Directions for this task =>
In the article below on PET imaging for lung cancer, which journal published the investigators' findings?

Text passage =>
+ + + + +

ANN ARBOR, Mich. -- It may be possible to determine whether non-small cell lung cancer is responding to radiation therapy before the course of treatment is over, a small study evaluating the predictive value of PET imaging suggests.
ANN ARBOR, Mich., July 19 -- It may be possible to determine whether non-small cell lung cancer is responding to radiation therapy before the course of treatment is over, a small study evaluating the predictive value of PET imaging suggests.
Changes in peak [18F]fluorodeoxyglucose (FDG) activity in tumors on PET images obtained during radiation therapy correlated significantly with post-treatment outcomes (P<0.001), investigators reported in the July 20 issue of the Journal of Clinical Oncology.
FDG metabolic activity in the lung did not change significantly from pre- to post-treatment PET scans, said Feng-Ming Spring Kong, M.D., Ph.D., of the University of Michigan, and colleagues.
In addition to using PET scans to predict long-term outcomes, the correlation between PET scans during and after treatment suggests FDG-PET imaging might be used to alter planned treatment, they added.
Efforts to individualize treatment for non-small cell lung cancer continues to be handicapped by an inability to determine whether a patient has responded to a given therapy until after completion of treatment, the authors noted. Several studies have shown that changes in tumor uptake of FDG correlated with pathologic response and overall survival. Post-treatment normalization of the standard uptake value appears to be a marker of complete tumor response and an indicator of favorable prognosis.
Conventionally, FDG-PET scans to assess treatment response are performed at least six to eight weeks after completion of radiation therapy and two weeks after chemotherapy. However, such an approach has limited applicability in clinical practice because it affords no opportunity to alter first-line treatment.
The Michigan investigators hypothesized that tumor FDG activity decreases during radiation therapy, that no confounding FDG activity occurs during treatment in the irradiated lung, and that changes in tumor FDG activity during radiation therapy correlates with the ultimate response.

+ + + + +

Information =>
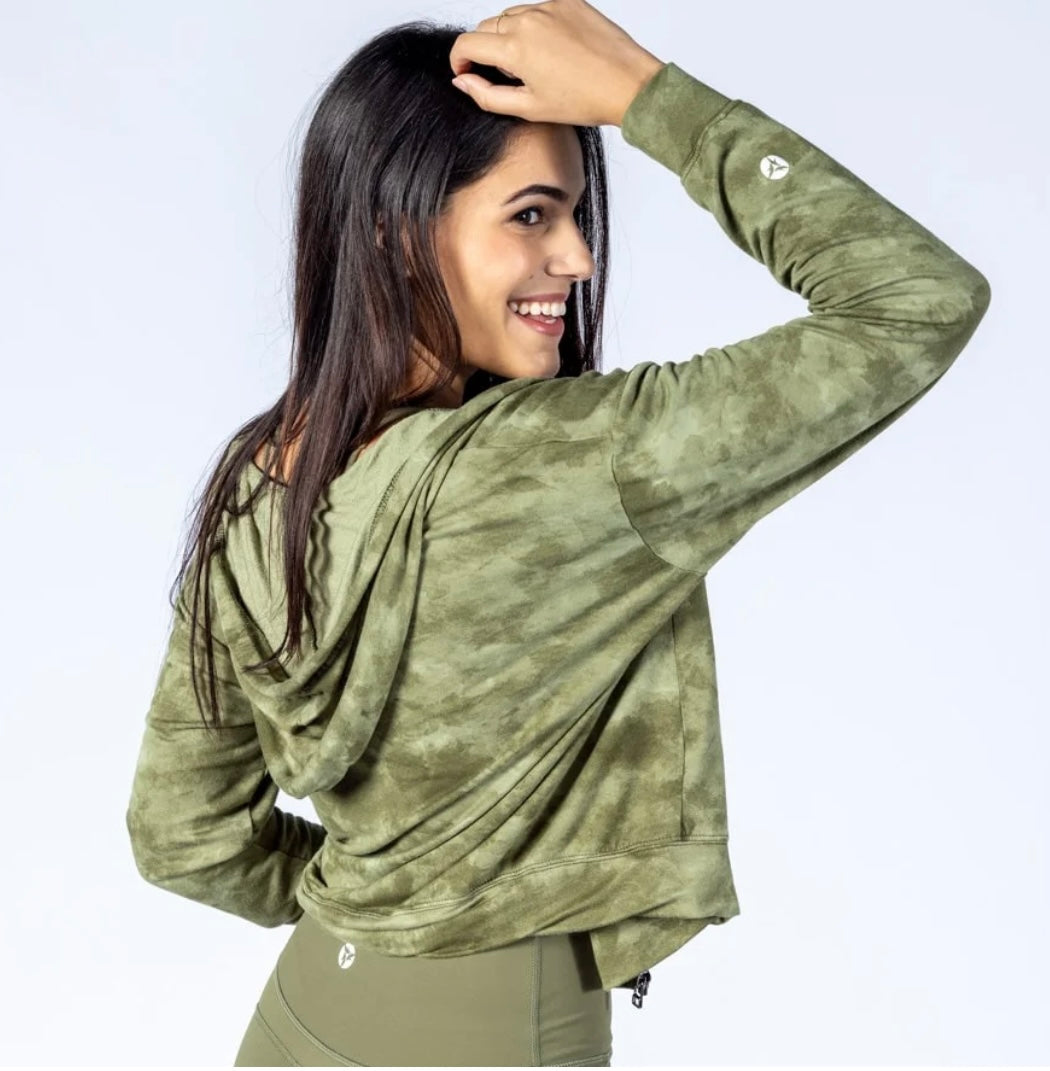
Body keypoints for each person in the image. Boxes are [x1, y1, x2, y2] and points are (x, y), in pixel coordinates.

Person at [124, 0, 991, 1065]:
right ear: (398, 229)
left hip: (299, 1019)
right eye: (532, 215)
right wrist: (649, 97)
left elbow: (185, 837)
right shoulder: (573, 464)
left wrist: (382, 901)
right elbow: (912, 301)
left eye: (574, 215)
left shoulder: (261, 478)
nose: (577, 257)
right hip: (491, 1031)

+ + + + +

Written answer =>
The Journal of Clinical Oncology, in its July 20 issue.